* Task description
Please reproduce the data exactly and omit the pictures.

(Records from a dataset)
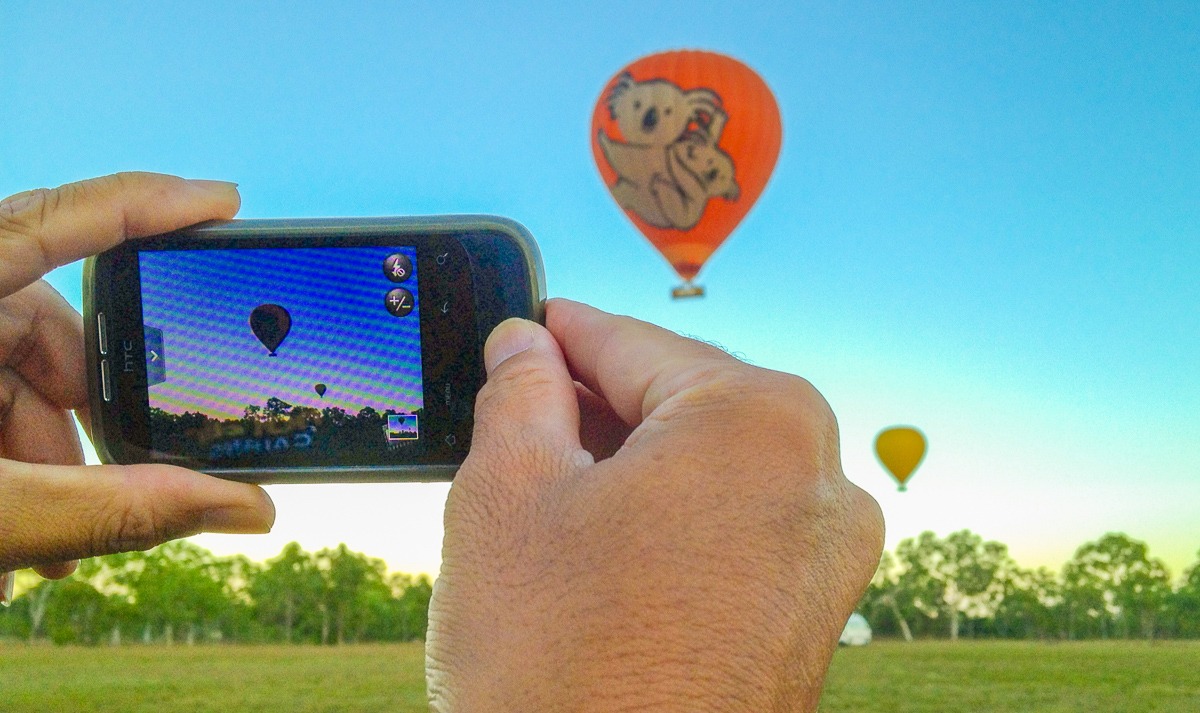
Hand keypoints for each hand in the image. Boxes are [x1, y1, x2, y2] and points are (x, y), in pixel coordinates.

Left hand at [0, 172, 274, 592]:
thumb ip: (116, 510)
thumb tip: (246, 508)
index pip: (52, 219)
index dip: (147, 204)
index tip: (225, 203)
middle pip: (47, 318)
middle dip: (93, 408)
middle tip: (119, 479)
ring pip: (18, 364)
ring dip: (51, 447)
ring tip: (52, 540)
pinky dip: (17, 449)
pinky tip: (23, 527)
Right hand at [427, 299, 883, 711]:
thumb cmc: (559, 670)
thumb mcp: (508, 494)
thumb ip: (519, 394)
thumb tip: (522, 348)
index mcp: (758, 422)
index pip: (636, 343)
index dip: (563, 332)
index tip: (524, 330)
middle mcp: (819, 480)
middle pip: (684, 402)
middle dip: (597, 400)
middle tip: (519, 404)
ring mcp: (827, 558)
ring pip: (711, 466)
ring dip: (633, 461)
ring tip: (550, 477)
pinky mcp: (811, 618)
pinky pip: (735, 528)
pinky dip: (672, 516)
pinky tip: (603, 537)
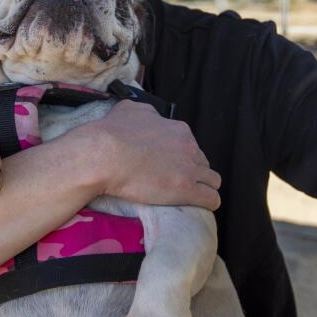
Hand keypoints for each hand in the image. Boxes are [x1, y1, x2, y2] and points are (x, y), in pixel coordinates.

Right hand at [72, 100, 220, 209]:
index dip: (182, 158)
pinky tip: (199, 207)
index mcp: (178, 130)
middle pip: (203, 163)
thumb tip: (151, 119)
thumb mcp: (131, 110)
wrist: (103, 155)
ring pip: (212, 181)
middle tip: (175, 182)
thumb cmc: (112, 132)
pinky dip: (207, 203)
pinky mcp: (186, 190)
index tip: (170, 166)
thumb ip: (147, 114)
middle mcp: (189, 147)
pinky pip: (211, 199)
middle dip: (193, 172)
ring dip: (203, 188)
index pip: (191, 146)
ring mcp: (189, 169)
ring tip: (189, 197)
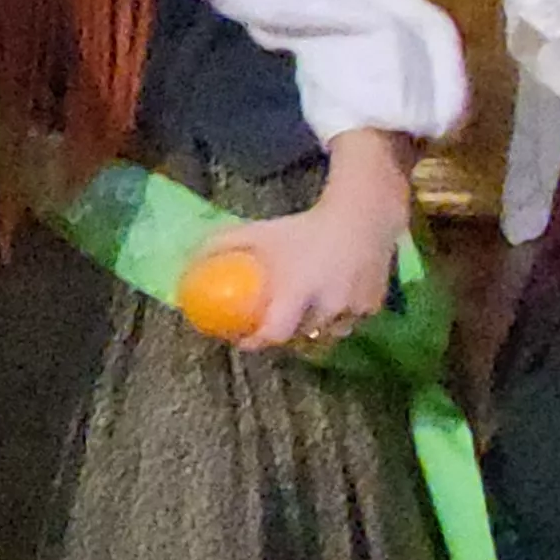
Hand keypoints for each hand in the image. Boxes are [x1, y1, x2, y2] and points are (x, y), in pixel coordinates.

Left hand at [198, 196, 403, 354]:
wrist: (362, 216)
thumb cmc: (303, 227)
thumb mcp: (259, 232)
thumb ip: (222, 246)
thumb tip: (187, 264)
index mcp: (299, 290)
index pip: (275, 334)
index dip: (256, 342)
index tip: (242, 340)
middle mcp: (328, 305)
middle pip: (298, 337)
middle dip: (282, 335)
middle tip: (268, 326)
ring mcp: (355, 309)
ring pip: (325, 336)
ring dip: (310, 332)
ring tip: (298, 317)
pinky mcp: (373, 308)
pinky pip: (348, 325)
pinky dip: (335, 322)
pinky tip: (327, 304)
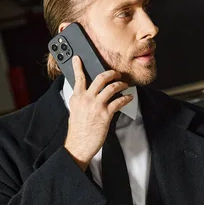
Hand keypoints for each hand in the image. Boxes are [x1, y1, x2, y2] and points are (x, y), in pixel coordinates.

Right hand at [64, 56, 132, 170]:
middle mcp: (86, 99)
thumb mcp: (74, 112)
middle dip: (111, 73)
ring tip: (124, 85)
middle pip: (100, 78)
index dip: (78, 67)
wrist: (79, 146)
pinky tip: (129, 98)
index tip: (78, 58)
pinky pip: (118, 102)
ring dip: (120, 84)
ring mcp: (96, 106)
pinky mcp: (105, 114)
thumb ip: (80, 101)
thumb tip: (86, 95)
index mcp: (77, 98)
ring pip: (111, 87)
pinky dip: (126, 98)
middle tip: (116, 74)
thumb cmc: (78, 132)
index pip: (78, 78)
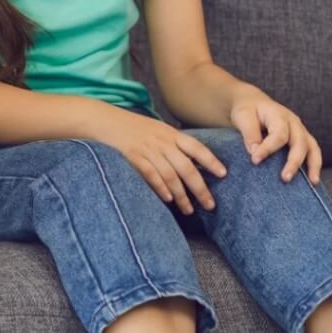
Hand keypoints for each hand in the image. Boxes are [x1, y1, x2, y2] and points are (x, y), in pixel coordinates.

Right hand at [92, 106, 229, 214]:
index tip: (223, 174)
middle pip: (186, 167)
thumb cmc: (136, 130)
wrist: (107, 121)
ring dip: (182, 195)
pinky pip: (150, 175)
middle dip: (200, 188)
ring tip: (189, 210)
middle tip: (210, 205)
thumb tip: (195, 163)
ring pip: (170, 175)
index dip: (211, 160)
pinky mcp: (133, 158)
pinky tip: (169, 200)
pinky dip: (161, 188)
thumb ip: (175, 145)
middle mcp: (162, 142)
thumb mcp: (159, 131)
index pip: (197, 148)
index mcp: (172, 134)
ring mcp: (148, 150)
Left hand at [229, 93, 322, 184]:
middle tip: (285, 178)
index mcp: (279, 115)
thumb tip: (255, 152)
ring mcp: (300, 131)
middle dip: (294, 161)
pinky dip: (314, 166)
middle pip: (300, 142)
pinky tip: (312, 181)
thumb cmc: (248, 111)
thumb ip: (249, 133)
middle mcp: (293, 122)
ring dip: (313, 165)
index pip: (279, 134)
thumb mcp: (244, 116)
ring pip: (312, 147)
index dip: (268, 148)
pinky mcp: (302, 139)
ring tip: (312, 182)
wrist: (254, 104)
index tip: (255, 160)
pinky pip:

* Response
Hand keypoints for each hand in the image. Boxes are [x1, y1, x2, y2] and points are (x, y), in pixel coordinates.

Left hand at [0, 172, 274, 592]:
thumb ip: (116, 510)
thumb tip: (246, 508)
index pip: (52, 219)
index dip: (147, 204)
index tip: (225, 203)
middle pip: (47, 318)
middle dip: (93, 408)
middle tip: (119, 479)
ring pip: (18, 364)
ring dip: (51, 447)
ring tip: (52, 540)
pinky dip: (17, 449)
pinky tip: (23, 527)
Right hand at [427, 299, 883, 711]:
thumb cmc: (559, 670)
thumb mcp: (508, 494)
thumb ip: (519, 394)
thumb tip: (522, 348)
index mcp: (758, 422)
index pip: (636, 343)
index dip: (563, 332)
index tip: (524, 330)
middle mcp: (819, 480)
middle pip: (684, 402)
middle dip: (597, 400)
middle tip: (519, 404)
ring mcp: (827, 558)
ring pip: (711, 466)
ring dip: (633, 461)
ring tip: (550, 477)
pinky mcp: (811, 618)
pinky pip: (735, 528)
pinky dip: (672, 516)
pinky tip: (603, 537)
Hand keypoints for each hand in the image. Boxes are [x1, y1, x2, y2] and points are (x, y), in pixel coordinates.

Right hand at [72, 100, 220, 209]:
index dip: (182, 158)
pinky tip: (199, 207)
index mcp: (178, 130)
middle pip: (203, 163)
thumb tip: (151, 119)
thumb mcp: (131, 110)
wrist: (103, 155)
ring pip: (212, 181)
middle tip: (175, 182)
thumb cmc: (112, 132)
pinky dip: (207, 203)
pinky mcp: (186, 190)
index tip: (170, 166)
thumb ip: (147, 114)
middle mcp: (189, 147)
pinky pip: (211, 199)
middle dip: (193, 172)
ring dip: (203, 188)
index pip: (191, 146)
ring mcp: (189, 169)
ring tip: (189, 197)
Hand keypoints for each hand in the image. Boxes are [x1, y1, x2, y2] and points are (x, y), in pixel coordinates.

Left hand at [198, 196, 403, 354]:
wrist: (362, 216)
thumb cmc: (303, 227)
thumb mcp: (259, 232)
thumb ip: (222, 246)
thumb tip: (187, 264)
index mcp: (299, 290)
index pip: (275, 334)
index dip: (256, 342)
index tip: (242, 340)
middle mcp: (328, 305)
middle pip: (298, 337)
middle dip: (282, 335)
middle tip: (268, 326)
ring mcp: (355, 309)
ring pip: (325, 336)
ring dip: (310, 332)
ring tip: (298, 317)
pinky mcp: (373, 308)
pinky pip: (348, 325)
pinky dip: (335, 322)
pinky tip: (327, 304)
Hand keypoints for each hand in the image. Boxes are [x1, y1, x2, y2] and points are (x, y), in pixel coordinates.

Right hand at [64, 56, 132, 170]:
middle mcp: (86, 99)
thumb mcp: (74, 112)
middle dip: (111, 73)
ring tip: (124, 85)
middle pip: (100, 78)
index dip: (78, 67)
wrist: (79, 146)
pinky tip: (129, 98)
index tip: (78, 58)
pinky pip: (118, 102)
ring dip: (120, 84)
ring mcp: (96, 106)
pinky mcp: (105, 114)
thumb ip: (80, 101)
thumb tip: (86, 95)
index mcp: (77, 98)
ring pip: (111, 87)
pinky dip: (126, 98)
middle tip: (116, 74)
thumb cmc: (78, 132)
index pip: (78, 78)
Hand keypoints for each hand in the image. Boxes are [x1, y1, x2, y2] and points are (x, y), in pixel coordinates.

Right hand at [92, 106, 229, 214]:
index tip: (223, 174)
middle pip: (186, 167)
thumb cmc: (136, 130)
wrist: (107, 121)
ring dip: (182, 195)
pinky pip: (150, 175)
middle dip: (200, 188)
ring tip: (189, 210)
middle tip: (210, 205)
thumb tip: (195, 163)
ring pip: (170, 175)
index dip: (211, 160)
pinky mcp: (133, 158)
pinky tip: (169, 200)
pinky dip: (161, 188)
thumb ip: (175, 145)
middle mcp: (162, 142)
thumb mcp: (159, 131)
index pip: (197, 148)
index mcp: (172, 134)
ring mcp: (148, 150)
Left hand at [229, 93, 322, 184]:
middle tip: (285, 178)
index mcp: (279, 115)
thumb tip: (255, 152)
ring mcp: (300, 131)
middle dip: (294, 161)
pinky dip: (314, 166)
middle pip: (300, 142)
pinky tip: (312, 181)
thumb cmc: (248, 111)
thumb ip: (249, 133)
middle mcp: (293, 122)
ring dip: (313, 165)
index pip: (279, 134)
thumb mcp: (244, 116)
ring pip: (312, 147)
index dip: (268, 148)
pinky mcp: (302, 139)
ring tip: (312, 182)
wrist: (254, 104)
index tip: (255, 160)
pinky pip:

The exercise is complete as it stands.